I have come across this before. We should not use ifelse() all the time. If you look at how ifelse is written by typing โifelseโ in your R console, you will see that this function is written in R, and it performs various checks, which is really inefficient.
Instead of using ifelse() we can do this:
getScore <- function(history, similarities) {
And then check the profiling result again:
Rprof("foo.out") for (i in (1:10)) getScore(history, similarities) Rprof(NULL) summaryRprof("foo.out") # $by.total # total.time total.pct self.time self.pct # "getScore" 2.10 100.00 0.88 41.90 # "abs" 0.32 15.24 0.32 15.24 # "*" 0.26 12.38 0.26 12.38 # "sum" 0.26 12.38 0.26 12.38 # "<" 0.14 6.67 0.14 6.67 # "-" 0.14 6.67 0.14 6.67 # "!" 0.06 2.86 0.06 2.86 # "is.na" 0.04 1.90 0.04 1.90 # $sample.interval # [1] 0.02 # $sampling.time # [1] 2.1
We have a 2+ increase in productivity . In addition, the profile is more like a flat profile, without any one part dominating the runtime.
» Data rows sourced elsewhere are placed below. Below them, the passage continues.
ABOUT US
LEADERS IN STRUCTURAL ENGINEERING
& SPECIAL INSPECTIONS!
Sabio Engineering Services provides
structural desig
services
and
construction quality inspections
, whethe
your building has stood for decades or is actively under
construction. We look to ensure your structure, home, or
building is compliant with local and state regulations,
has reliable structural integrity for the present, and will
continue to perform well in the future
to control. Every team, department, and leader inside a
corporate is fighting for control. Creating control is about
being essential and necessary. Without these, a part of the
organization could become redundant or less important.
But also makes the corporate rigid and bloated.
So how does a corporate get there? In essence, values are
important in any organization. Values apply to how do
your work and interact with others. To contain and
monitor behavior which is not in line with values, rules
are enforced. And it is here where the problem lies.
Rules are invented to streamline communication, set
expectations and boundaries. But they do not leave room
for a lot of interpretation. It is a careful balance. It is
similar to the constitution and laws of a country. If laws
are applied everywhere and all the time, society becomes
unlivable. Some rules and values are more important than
In R, vector indexing / reading / writing is done at the speed of the C code, so whenever we can, use a vector.
Testing @ Matveyevsky answer
mat_getScore <- function(history, similarities) { ######## old code ####### # nh <- ifelse(similarities < 0, 6 - history, history) ######## old code ####### ######## new code ####### ind <- similarities < 0 nh <- ind*(6-history) + (!ind)*history ######## new code ####### x <- nh * abs(similarities) contados <- !is.na(history) sum(x, na.rm=TRUE) / sum(abs(similarities[contados]), na.rm = TRUE) } Rprof("foo.out") for (i in (1:10)) mat_getScore(history, similarities) Rprof(NULL) summaryRprof("foo.out") # $by.total # total.time total.pct self.time self.pct # "mat_getScore" 2.60 100.00 0.24 9.23 # "*" 0.76 29.23 0.76 29.23 # "!" 0.40 15.38 0.40 15.38 # "-" 0.34 13.08 0.34 13.08 # "+" 0.26 10.00 0.26 10.00 # "abs" 0.20 7.69 0.20 7.69 # "sum" 0.18 6.92 0.18 6.92 # "<" 0.16 6.15 0.16 6.15 # "is.na" 0.06 2.31 0.06 2.31 # $sample.interval # [1] 0.02 # $sampling.time # [1] 2.6
A? Slower?
The full profiling result shows that this approach spends more time on floating-point multiplication "*" , and the logical one is not "!" seems pretty expensive. Although my approach only requires floating point addition / subtraction.
Well, the result may also be architecture dependent. I'm currently testing Intel Nahalem (Intel Core 2 Duo). Therefore, benchmarking between the two approaches on different platforms is welcome.
Note
All profiling uses OP data in question.